Unterstützt wird die Aktion durch das Bundesministerium für wirtschaftliche Zusammenarbeit und Entwicklung (BMZ) und deutsche Firmen vor Ort. Das Berliner Wirtschaftsministerium sorgt für die Finanzierung und die AHK in Kairo steuert ihr Know-how im Managementbereich bei. Umgesetzt werden soll der Beschäftigungspakt durch die bundeseigene Deutsche Gesellschaft für Internationale Zusammenarbeit (GIZ), die ensprechende Trainings und Jobinterviews durchführt. 3.800 offene Stellen wurden bis Mitte Dezember ausgeschrieben und 1.900 Arbeitsverträge vermittelt. Für Herret ist die Job-Aktion ein typisches Beispiel dafür, wie sich die Arbeit seiner Kammer in den letzten Monaten verändert hat.

Suezkanal in Ägypten Containerschiff
Suez-Kanal: Einnahmequelle und HandelswegBild: AP

Warten auf grünes Licht

Die meisten deutschen Unternehmen, die über eine Investition in Ägypten nachdenken, lassen sich zurzeit von der AHK Kairo auf dem Laufenden halten, um zu erfahren, wann der richtige Zeitpunkt für den Sprung an den Nil gekommen ist. Nur wenige Unternehmen sind so weit wie RWE Dea: Die Tochter des Energieriesen RWE wartet nur noch auf das grüne Licht der ägyptischen Regierung, um im Nildelta nach Erdgas zu bohren.

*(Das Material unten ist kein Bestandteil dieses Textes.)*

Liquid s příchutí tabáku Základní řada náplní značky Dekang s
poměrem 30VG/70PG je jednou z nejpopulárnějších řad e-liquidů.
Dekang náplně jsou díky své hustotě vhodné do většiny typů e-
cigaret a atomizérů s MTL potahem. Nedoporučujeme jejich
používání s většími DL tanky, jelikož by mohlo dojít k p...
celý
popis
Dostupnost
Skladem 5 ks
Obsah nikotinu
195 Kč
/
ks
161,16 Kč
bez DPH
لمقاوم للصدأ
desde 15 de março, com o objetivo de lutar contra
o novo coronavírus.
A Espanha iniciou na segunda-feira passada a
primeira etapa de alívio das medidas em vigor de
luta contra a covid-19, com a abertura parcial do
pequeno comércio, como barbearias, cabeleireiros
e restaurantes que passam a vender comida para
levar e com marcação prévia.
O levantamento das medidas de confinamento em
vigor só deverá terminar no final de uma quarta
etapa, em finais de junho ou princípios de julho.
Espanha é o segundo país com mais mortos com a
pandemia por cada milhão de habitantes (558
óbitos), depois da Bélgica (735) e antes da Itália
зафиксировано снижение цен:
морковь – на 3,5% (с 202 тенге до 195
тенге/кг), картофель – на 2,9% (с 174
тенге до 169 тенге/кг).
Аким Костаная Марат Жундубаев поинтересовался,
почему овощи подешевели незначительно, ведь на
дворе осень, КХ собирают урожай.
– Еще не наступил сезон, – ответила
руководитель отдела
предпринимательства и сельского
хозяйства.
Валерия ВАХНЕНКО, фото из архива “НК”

AHK-Chef Rainer Herret glaubt, dass es spätestens nach der für Juni geplanten Präsidentenwahl zu einem wirtschaftlichen Aufschwung kommen wird: "Die große Mehrheit des Volkes möchte, dass sich die Situation wieder beruhigt, dass man wieder in geordnete Verhältnisse zurückkommt, dass man wieder ans Arbeiten gelangt." Ägyptens Wirtschaft sei schließlich in der angenehmen Lage, ihre Produktion jederzeit wieder hochfahren zu können. Denn zum Glück hätten die Produktionsanlagen nur zeitweise stillgestanden und seien während der Revolution nicht in Flammen aufgegangen.